How do we get the blend seems to be silly sliders







Is that a quick code you have provided?


----------



## Glenn (Jun 14, 2008)

The quick code will give you a freebie but you will need to move the sliders to get the blend set

Another blend I loved was my Sweet Tooth blend


----------



## gazbea (Jul 11, 2011)

Pity you can't enter the numbers in manually as well as the sliders


----------



## Glenn (Jun 14, 2008)

Sent as a suggestion to the site owners.


----------



## bobbytoad (Aug 12, 2011)

how does this place work? does it tie you into a subscription - looks fun all the same


----------



## Glenn (Jun 14, 2008)

No, you can stop, start and change your blends at any time. I always like to try out new roasters entering the marketplace against some old favourites.


----------



## ChiarasDad (Mar 21, 2010)

Square Mile Tegu AA for me. And I thought I'd place an order with Londinium this weekend so I've something queued up once that's done. I'm a bit undecided about which of their coffees to get, though. (I actually might go with the decaf Costa Rica, as I've been overindulging quite a lot since Santa brought me a new grinder, and I think I might need a detox period.)


----------



## jimbow (Oct 13, 2011)

Filthy_rich85 said:


> Mine is going to be the El Salvador Finca San Jose Red Bourbon, it is my favourite bean so seems right to start the new year with it


+1 for me.


----------



## lookseehear (Jul 16, 2010)

I just had a French press of Square mile Kenya kagumo AA. Bloody marvellous first coffee of the year and hopefully many more to come!

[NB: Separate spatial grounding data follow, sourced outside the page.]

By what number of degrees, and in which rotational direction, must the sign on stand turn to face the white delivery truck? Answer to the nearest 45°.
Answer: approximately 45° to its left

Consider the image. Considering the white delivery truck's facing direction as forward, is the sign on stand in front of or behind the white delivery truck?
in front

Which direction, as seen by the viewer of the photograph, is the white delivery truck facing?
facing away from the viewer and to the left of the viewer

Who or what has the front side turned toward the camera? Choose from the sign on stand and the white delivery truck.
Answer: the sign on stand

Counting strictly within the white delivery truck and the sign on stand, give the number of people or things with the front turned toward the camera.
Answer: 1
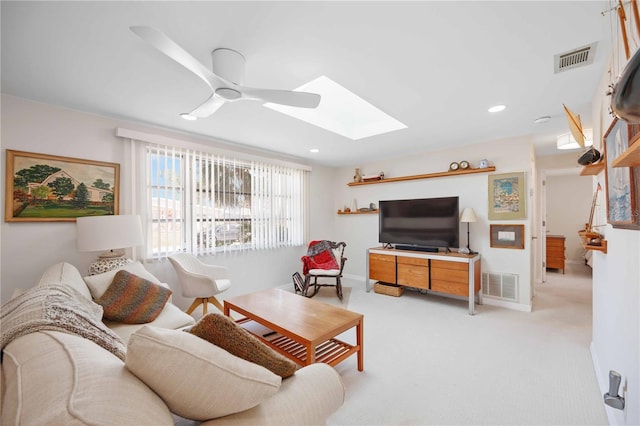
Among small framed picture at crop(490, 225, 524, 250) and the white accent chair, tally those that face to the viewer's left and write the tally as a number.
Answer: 0

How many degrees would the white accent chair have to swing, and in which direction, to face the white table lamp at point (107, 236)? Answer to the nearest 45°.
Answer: approximately 90° to its right

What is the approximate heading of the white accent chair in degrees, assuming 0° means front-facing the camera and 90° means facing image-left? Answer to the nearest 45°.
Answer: approximately 315°

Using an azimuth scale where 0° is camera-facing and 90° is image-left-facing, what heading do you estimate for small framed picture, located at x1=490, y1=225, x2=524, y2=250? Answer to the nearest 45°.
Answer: approximately 0°

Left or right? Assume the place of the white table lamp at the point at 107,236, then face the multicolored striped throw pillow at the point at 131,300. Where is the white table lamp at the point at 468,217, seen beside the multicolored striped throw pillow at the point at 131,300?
left

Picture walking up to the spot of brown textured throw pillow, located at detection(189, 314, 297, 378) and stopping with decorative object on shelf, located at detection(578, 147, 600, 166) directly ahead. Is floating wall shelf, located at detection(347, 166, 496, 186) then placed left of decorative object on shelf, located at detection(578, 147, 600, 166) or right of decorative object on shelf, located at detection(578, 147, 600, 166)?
left

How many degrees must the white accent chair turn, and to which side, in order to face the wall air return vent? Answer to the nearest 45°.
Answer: approximately 45° to its left

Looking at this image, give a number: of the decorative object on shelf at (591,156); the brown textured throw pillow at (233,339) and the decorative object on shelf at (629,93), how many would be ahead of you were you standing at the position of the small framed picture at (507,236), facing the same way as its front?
3

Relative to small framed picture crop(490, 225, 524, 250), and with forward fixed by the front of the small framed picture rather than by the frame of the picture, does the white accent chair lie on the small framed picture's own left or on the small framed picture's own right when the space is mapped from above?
on the small framed picture's own right

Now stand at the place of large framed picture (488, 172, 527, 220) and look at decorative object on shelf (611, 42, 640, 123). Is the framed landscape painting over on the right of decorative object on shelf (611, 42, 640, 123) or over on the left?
right

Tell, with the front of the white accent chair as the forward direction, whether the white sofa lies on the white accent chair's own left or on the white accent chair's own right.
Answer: on the white accent chair's own right
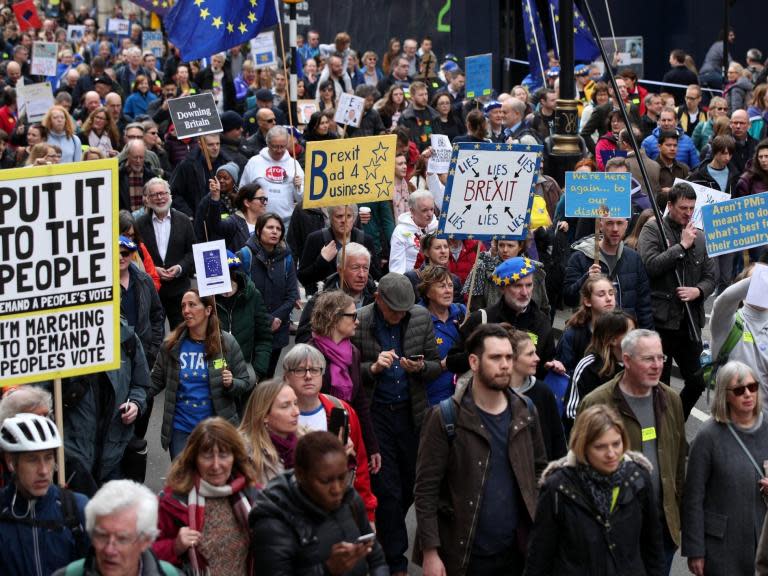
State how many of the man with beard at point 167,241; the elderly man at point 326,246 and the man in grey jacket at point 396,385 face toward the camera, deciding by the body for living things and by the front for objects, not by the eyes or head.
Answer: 3

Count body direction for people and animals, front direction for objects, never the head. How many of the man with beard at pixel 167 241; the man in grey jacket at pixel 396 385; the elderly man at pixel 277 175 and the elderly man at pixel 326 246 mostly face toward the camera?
4

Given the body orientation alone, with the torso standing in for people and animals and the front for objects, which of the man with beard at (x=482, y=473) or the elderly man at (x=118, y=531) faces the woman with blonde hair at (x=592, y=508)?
the man with beard

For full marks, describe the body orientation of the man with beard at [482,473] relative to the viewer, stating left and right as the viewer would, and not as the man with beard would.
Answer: facing the viewer and to the right of the viewer

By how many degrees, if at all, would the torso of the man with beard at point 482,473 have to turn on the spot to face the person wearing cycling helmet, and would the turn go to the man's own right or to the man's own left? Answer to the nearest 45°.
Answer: approximately 90° to the man's own right

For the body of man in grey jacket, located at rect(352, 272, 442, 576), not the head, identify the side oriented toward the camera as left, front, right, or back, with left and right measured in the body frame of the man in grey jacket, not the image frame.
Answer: front

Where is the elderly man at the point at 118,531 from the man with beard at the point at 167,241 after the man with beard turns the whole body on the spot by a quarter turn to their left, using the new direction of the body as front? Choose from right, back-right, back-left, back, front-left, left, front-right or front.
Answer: right

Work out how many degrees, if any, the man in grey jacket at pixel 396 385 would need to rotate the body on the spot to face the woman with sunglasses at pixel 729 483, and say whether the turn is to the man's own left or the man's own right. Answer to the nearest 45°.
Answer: approximately 45° to the man's own left

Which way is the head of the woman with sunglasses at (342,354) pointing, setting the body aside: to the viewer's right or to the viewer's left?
to the viewer's right

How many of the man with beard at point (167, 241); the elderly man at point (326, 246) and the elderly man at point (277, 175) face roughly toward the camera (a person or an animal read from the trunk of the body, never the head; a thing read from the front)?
3

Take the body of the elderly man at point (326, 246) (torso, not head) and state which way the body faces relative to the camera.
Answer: toward the camera

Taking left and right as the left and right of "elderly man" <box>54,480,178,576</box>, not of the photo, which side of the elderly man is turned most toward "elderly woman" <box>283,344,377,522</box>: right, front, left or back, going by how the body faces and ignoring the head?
back

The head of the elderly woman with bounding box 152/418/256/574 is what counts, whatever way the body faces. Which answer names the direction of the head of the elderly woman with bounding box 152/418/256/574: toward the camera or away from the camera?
toward the camera

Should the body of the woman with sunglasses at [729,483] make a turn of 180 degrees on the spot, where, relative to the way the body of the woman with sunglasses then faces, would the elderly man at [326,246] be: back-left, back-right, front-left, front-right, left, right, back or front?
front

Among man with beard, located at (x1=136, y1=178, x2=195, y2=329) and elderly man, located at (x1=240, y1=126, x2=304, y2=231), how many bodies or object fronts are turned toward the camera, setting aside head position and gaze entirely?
2

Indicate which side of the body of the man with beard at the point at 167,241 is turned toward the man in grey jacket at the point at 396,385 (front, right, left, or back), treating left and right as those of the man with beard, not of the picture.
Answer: front

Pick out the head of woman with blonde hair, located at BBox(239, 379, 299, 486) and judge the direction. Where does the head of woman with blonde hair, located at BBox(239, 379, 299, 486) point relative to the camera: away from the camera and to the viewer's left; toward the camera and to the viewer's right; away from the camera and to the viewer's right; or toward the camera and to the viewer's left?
toward the camera and to the viewer's right

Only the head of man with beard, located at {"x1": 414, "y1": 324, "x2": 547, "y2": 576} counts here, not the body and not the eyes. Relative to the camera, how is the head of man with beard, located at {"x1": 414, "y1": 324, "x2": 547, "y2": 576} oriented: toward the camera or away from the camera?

I'm in France on a ski holiday at the moment so just off to the slopes


----------



## eightpointnine (Nov 9, 2011)

gazbea said:


> Pity you can't enter the numbers in manually as well as the sliders


Good idea gazbea - we are looking at how we can improve our sliders so a nice looking way to directly enter numbers is now on the table!

In the meantime, Glenn's Sweet Tooth Blend can be accessed via here: http://eightpointnine.com/share/my-blend.php?id=186&t=fs and his other blend (Fruit and Nut Mix) is here: http://eightpointnine.com/share/my-blend.php?id=418&t=fs - both have his code which give you a box and a half free (vs the standard first one free offer we have).

Happy blending!


----------



## sicknote (Sep 5, 2011)

How many different blend combinations are possible using the sliders? I like the idea, but would you not need to have different sets of sliders depending on the end users brew method?

First coffee of 2012 was Union hand roasted foundation......and no hangover.


----------



## FireyCoffee (Jan 1, 2012)

did anyone try this in the end? is it worth doing?


----------